Airway Epithelium in Atopic and Nonatopic Asthma: Similarities and Differences

MRC and Asthma UK Centre for Allergic Mechanisms of Asthma, The Department of Asthma, Allergy and Respiratory Science, Tower Wing, Guy's Hospital, King's College London, London SE1 9RT, UK

Received 19 September 2011; Accepted 13 October 2011

Academic Editor: S. Mattoli

Copyright © 2011 Prathap Pillai et al. This is an open access article distributed under the Creative Commons Attribution License, which permits unrestricted use, distribution, and reproduction in any medium, provided the original work is properly cited.

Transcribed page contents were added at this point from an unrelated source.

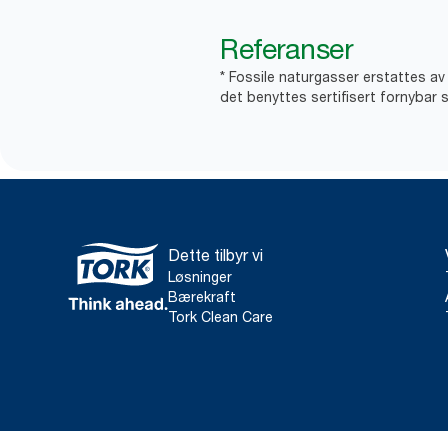
Referanser
* Fossile naturgasser erstattes a
det benyttes sertifisert fornybar s
Dette tilbyr vi
Løsninger
Bærekraft
Tork Clean Care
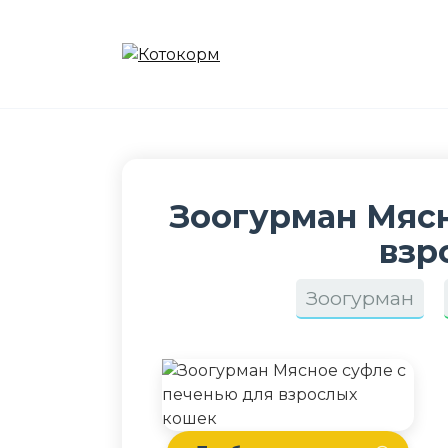
Перейти
к
содержанию
Зоогурман Мясн
взр
Зоогурман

Asthma is an inflammatory disorder of the airways, and the airway epithelium has the central role in its pathogenesis. In general, the airway inflammation is characterised by the infiltration of the epithelium and submucosa by a range of inflammatory cells driven largely by Th-2 lymphocytes, eosinophils, and mast cells. The pathogenic mechanisms of nonatopic asthma in comparison to its atopic counterpart have always been a subject of debate. Although clinically are two distinct entities, more similarities than differences have been observed between the two in terms of immunopathogenesis, underlying IgE mechanisms, and so on. in a number of previous studies. More information has become available in recent years comparing the ultrastructure of the epithelium in these two types of asthma. A comparison of airway epithelium in atopic and nonatopic asthma is presented here from the available information in the literature. Similarities outnumber the differences, until we unravel the mystery surrounding these two important phenotypes of asthma in more detail.